As a geologist, I can appreciate the fundamental underpinnings that make up the energy and metal components of the CRB Index. The arcs of exploration, field-development and resource quality.
For the most part, there is a neat set of equations and analytics that can elegantly distill where the resources can likely be found, how much they will roughly cost to get out of the ground and what quality they will be once they are exploited.
The variable has always been how much the market will yield for these assets - and there is absolutely no mathematical formula that can explain the market's rationale for valuing a commodity one week at X and the next week at X(.70) (yes - that is last weeks formula for silver). The efficient market theorists can keep their tin foil hats on as a fashion statement, but once you fold human emotion into the formula - all bets are off.
It is why causation is typically such a fools game when painting the fundamental picture of an asset class (broadly speaking, i.e equity, bonds and commodities). A white paper's methodology of explaining the fundamental virtues of a certain market (not relevant to individual stocks) is often times overly verbose and irrelevant to price. Certainly there are times in the cycle where fundamental analysis is more than helpful with establishing ones position in the market. But for the vast part of the price continuum, its a diminishing angle of relevance.
As a trader and investor - you absolutely need to throw another axis down and establish the technical picture. Without it, your viewpoint is basically a monoscopic reference, rather than a three-dimensional perspective.

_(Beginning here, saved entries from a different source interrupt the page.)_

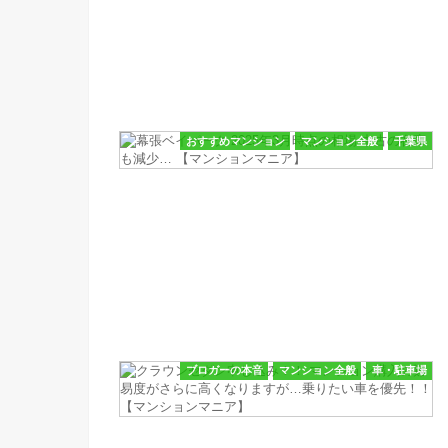
おすすめマンション
マンション全般
千葉県
ブロガーの本音
マンション全般
車・駐車場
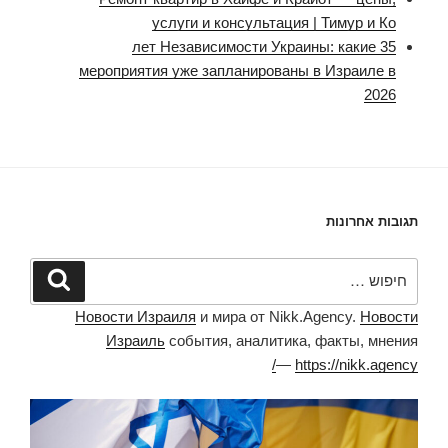
услуги и консультация | Тимур и Ко
35 лет Независимости Украины: какие
мероприятия уже запланированы в Израиле в
2026
תגובות אחרונות
חפש:
חיפוש
Новости Израиля
и мира от Nikk.Agency.
Новости
Израиль
события, аналитика, факты, мнения
—
https://nikk.agency/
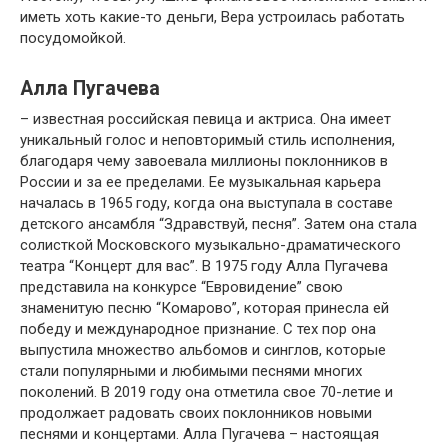
иметь хоть какие-то деньги, Вера устроилась работать
посудомойкой.
Алла Пугачева
– известная российская певица и актриса. Она имеет
уникальный голос и неповторимый стиль исполнения,
благодаря чему завоевала миллионы поклонников в
России и за ее пределами. Ее музыкальная карьера
началась в 1965 году, когда она выступала в составе
детского ансамбля “Здравствуй, песня”. Затем она стала
солисткой Московского музыкально-драматического
театра “Концерт для вас”. В 1975 году Алла Пугачева
представила на конкурсе “Евровидение” свою
знаменитую песню “Комарово”, которая принесла ей
победу и международное признание. С тех пор она
выпустила множество альбомов и синглов, которые
стали популярными и любимыми песнями многих
поколений. В 2019 году она отметила свое 70-летие и
продолжает радовать своих поклонников новыми
песнями и концертами. Алла Пугачева – настоящая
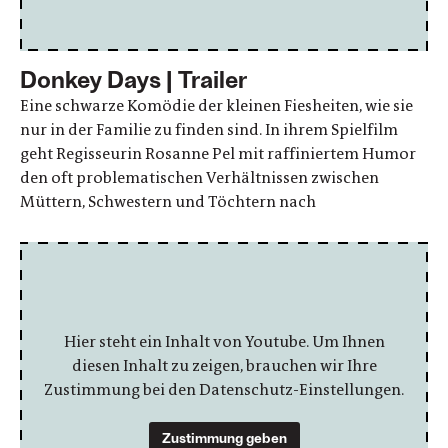
Donkey Days | Trailer
Eine schwarze Komödie der kleinen Fiesheiten, wie sie
nur in der Familie zu finden sind. In ihrem Spielfilm
geht Regisseurin Rosanne Pel mit raffiniertem Humor
den oft problematischen Verhältnissen zwischen
Müttern, Schwestern und Töchtern nach
Hier steht ein Inhalt von Youtube. Um Ihnen
diesen Inhalt zu zeigen, brauchen wir Ihre
Zustimmung bei den Datenschutz-Einstellungen.
Zustimmung geben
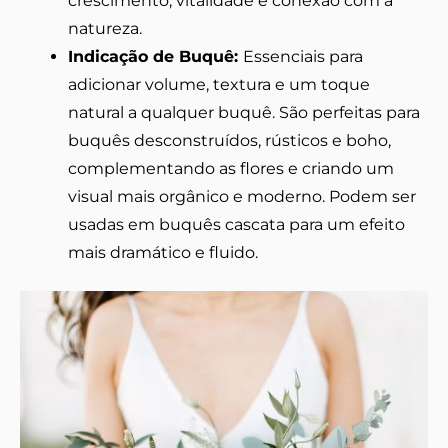
crescimento, vitalidade e conexão com a
natureza.
Indicação de Buquê:
Essenciais para
adicionar volume, textura e um toque
natural a qualquer buquê. São perfeitas para
buquês desconstruídos, rústicos e boho,
complementando as flores e criando um
visual mais orgânico e moderno. Podem ser
usadas em buquês cascata para um efeito
mais dramático e fluido.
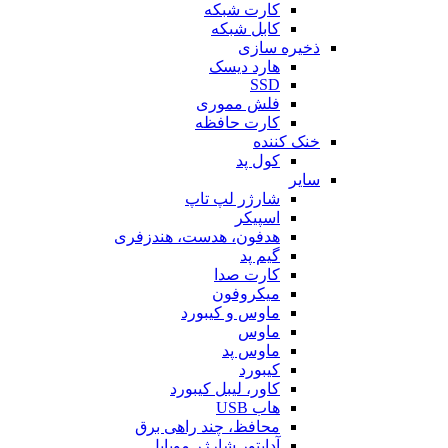
کارت شبکه
کابل شبکه
ذخیره سازی
هارد دیسک
SSD
فلش مموری
کارت حافظه
خنک کننده
کول پد
سایر
شارژر لپ تاپ
اسپیکر
هدفون، هدست، هندزفری
گیم پد
کارت صدا
میکروفون
ماوس و کیبورد
ماوس
ماوس پد
کیبورد
کاور، لیبل کیبورد
هاب USB
محافظ، چند راهی برق
آداپتور شارژر موبایل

You are essentially limited to one eye without peripheral vision.
What is interesting about many money managers today is that they started their careers in the benevolent boom times of the late1980's and 1990's. The fundamental story worked for their respective investing thesis' more out of luck in the cycle (i.e Malcom Gladwell's Outliers) than prescience.
The fundamental perspective just became the easiest pill to swallow and present to investors.